■ **EXERCISE PROMPT**: From the listing below, output only the lines starting at the line that has "Key Benefits" and ending at the line that has "Feeders) scan both", exactly as they appear, ends included.

■ **DATA SECTION**:
'''

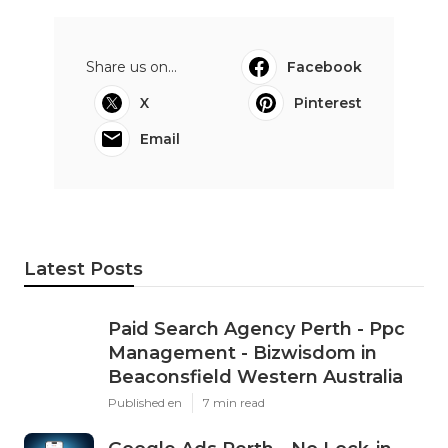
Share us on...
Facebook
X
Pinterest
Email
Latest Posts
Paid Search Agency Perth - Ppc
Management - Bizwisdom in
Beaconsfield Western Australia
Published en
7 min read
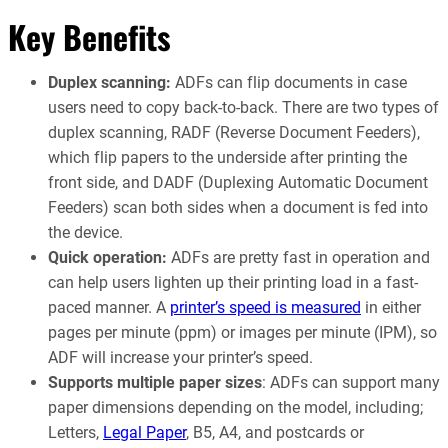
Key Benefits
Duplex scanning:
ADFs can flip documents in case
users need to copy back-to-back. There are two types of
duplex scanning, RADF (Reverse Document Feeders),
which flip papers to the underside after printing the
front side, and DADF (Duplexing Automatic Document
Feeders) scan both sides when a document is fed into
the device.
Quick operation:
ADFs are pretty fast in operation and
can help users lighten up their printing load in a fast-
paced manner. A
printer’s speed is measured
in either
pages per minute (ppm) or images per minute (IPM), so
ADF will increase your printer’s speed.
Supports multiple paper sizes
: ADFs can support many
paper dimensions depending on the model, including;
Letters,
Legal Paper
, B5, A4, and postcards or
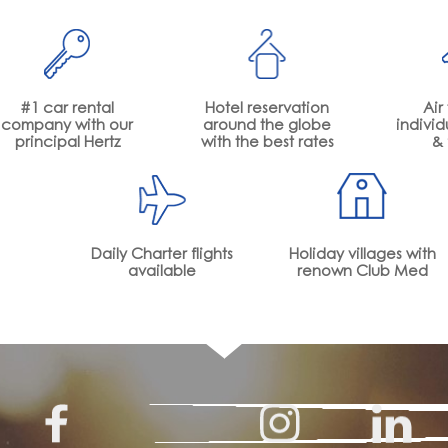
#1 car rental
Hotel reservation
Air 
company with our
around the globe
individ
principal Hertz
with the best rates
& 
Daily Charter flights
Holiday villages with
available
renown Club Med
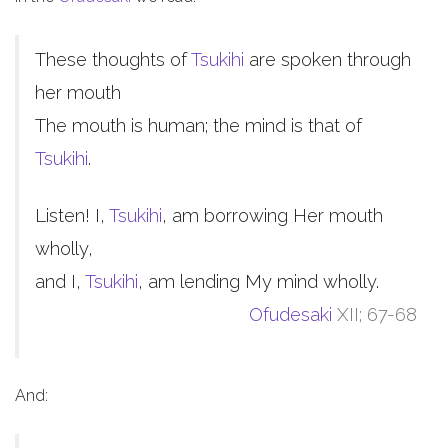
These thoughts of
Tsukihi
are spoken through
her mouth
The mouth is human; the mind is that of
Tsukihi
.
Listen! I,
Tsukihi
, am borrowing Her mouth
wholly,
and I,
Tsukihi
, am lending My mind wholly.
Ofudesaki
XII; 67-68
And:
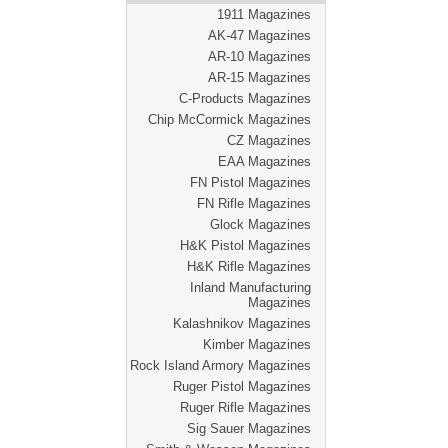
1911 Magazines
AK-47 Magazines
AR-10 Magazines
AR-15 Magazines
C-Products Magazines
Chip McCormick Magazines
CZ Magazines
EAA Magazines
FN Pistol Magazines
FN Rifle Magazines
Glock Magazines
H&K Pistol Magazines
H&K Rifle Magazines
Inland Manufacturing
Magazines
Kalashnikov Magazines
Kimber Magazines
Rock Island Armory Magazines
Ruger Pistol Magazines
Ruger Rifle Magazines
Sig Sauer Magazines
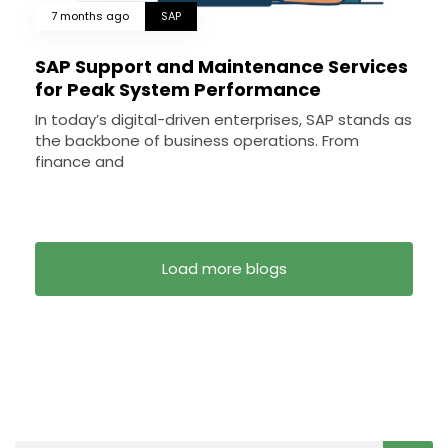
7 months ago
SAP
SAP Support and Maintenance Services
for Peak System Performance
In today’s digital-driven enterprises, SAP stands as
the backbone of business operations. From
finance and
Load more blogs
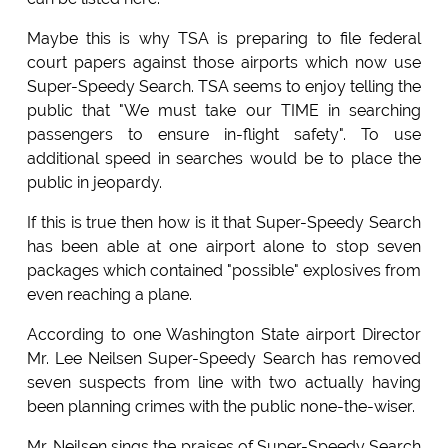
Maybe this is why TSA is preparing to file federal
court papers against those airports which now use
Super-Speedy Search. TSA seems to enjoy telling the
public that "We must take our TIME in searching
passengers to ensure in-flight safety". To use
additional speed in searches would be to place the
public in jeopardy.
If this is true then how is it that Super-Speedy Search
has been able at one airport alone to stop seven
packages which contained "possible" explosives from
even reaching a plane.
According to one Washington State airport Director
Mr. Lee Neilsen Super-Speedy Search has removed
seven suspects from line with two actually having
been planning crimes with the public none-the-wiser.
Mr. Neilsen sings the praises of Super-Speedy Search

'''

■ **RESPONSE TO THE EXERCISE**:
Key Benefits
Duplex scanning:
ADFs can flip documents in case
users need to copy back-to-back. There are two types of
duplex scanning, RADF (Reverse Document Feeders),
which flip papers to the underside after printing the
front side, and DADF (Duplexing Automatic Document
Feeders) scan both sides when a document is fed into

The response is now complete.